Second, a life of conviction requires a commitment to thought. As Gary Thomas wrote in "Ignorant Christians," "The Christian church has thrived for more than 2,000 years because it has largely out-thought its opponents." Christians should be people who think. Believing that all truth is God's truth, I should have the freedom and curiosity to ask questions, of God and of life, tracking down answers wherever I can. As one who is committed first to God's reality, I should question my culture, my education and most especially my own assumptions.

And, I remind myself as I begin to be carried away by the grandness of it all, I should ask questions not out of rebellion, pride or love of debate, but out of a sincere desire for truth — especially when it challenges me.

Finally, conviction is not conviction until I live it. I am fully capable of forming strong thoughts on all sorts of matters, even expressing them freely — all the while stopping short of putting my "conviction" into action. Ultimately, that's not conviction; it's just talk. Faith without works is dead, as James reminds us; what we do not live, we do not really believe.

Bringing my convictions into the realm of action also provides me with a good litmus test: If I find that my convictions cannot be practiced, I may need to reexamine my thinking. God's truth corresponds to reality — if my convictions do not, they may not correspond to God's truth!

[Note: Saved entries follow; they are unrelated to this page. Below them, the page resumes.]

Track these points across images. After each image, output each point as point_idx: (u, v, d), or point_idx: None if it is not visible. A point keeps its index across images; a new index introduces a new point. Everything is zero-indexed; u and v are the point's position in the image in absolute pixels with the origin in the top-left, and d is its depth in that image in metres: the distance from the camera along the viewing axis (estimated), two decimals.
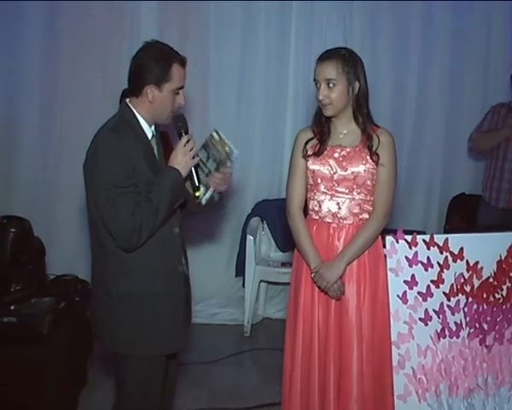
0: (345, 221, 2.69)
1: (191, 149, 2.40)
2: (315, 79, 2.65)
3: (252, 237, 4.59)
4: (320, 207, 2.72)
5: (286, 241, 4.78)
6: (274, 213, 4.80)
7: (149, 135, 2.42)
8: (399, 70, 4.93)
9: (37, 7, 4.54)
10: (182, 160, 2.38)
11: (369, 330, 2.69)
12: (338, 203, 2.69)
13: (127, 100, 2.41)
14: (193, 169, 2.43)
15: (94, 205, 2.33)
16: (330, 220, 2.71)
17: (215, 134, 2.46)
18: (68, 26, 4.60)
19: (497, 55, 4.95)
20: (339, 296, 2.66)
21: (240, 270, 4.81)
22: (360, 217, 2.69)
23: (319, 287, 2.67)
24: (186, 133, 2.43)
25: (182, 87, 2.41)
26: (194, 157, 2.41)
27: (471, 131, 4.37)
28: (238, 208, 4.88)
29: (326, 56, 2.63)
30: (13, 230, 3.51)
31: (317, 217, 2.73)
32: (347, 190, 2.67)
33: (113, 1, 4.62)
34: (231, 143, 2.44)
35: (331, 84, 2.59)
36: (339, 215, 2.69)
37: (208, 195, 2.52)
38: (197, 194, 2.46)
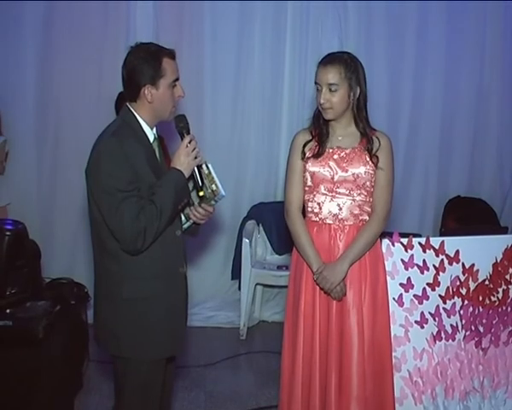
0: (346, 222, 2.69)
1: (193, 149, 2.38)
2: (316, 83, 2.65)
3: (247, 240, 4.58)
4: (320, 208, 2.71)
5: (282, 244, 4.79)
6: (270, 216, 4.81)
7: (151, 138, 2.41)
8: (394, 73, 4.93)
9: (34, 7, 4.53)
10: (184, 160, 2.37)
11: (369, 331, 2.69)
12: (339, 204, 2.69)
13: (127, 103, 2.40)
14: (196, 169, 2.40)
15: (97, 209, 2.31)
16: (331, 222, 2.70)
17: (205, 167, 2.43)
18: (63, 29, 4.59)
19: (493, 59, 4.96)
20: (341, 298, 2.66)
21: (236, 273, 4.80)
22: (360, 218, 2.69)
23: (322, 289, 2.67)
24: (188, 133, 2.41)
25: (177, 79, 2.39)
26: (196, 157, 2.39)
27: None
28: (234, 211, 4.88)
29: (329, 61, 2.63)
30: (8, 233, 3.50)
31: (316, 219, 2.72)
32: (348, 192, 2.67)
33: (109, 1, 4.61)
34: (219, 183, 2.41)
35: (333, 89, 2.60)
36: (340, 216, 2.69)
37: (187, 225, 2.55)
38: (201, 194, 2.43)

Living by conviction, I find, is hard. It bruises my pride, challenges my brain, requires work. It's an ongoing process of reexamination and deliberation that stands in opposition to the ways I used to live. But ultimately, I know that true conviction will infuse my life with power and purpose.

When I'm committed to seeking out truth and living it, to being fully persuaded in my own mind on all matters of life and conduct, I'll find myself living life in a way I could not when I was content to be pushed or carried. By cultivating conviction, I will discover what matters and what doesn't, will begin to live out my faith, will find the heart of God in many areas I didn't think to look before. I'll sharpen my mind and my spirit. I'll become a woman of God amidst men and women of God, adult in my thinking, no longer a child, tossed to and fro by every sleight of men and wind of doctrine (Eph. 4:14).

In a time when many around me are willing to forgo thought and simply feel their way through life, I know I've been called to follow the light of the world — to find the light of life — and to live a life of conviction, fully persuaded in my own mind of all that God has called me to do.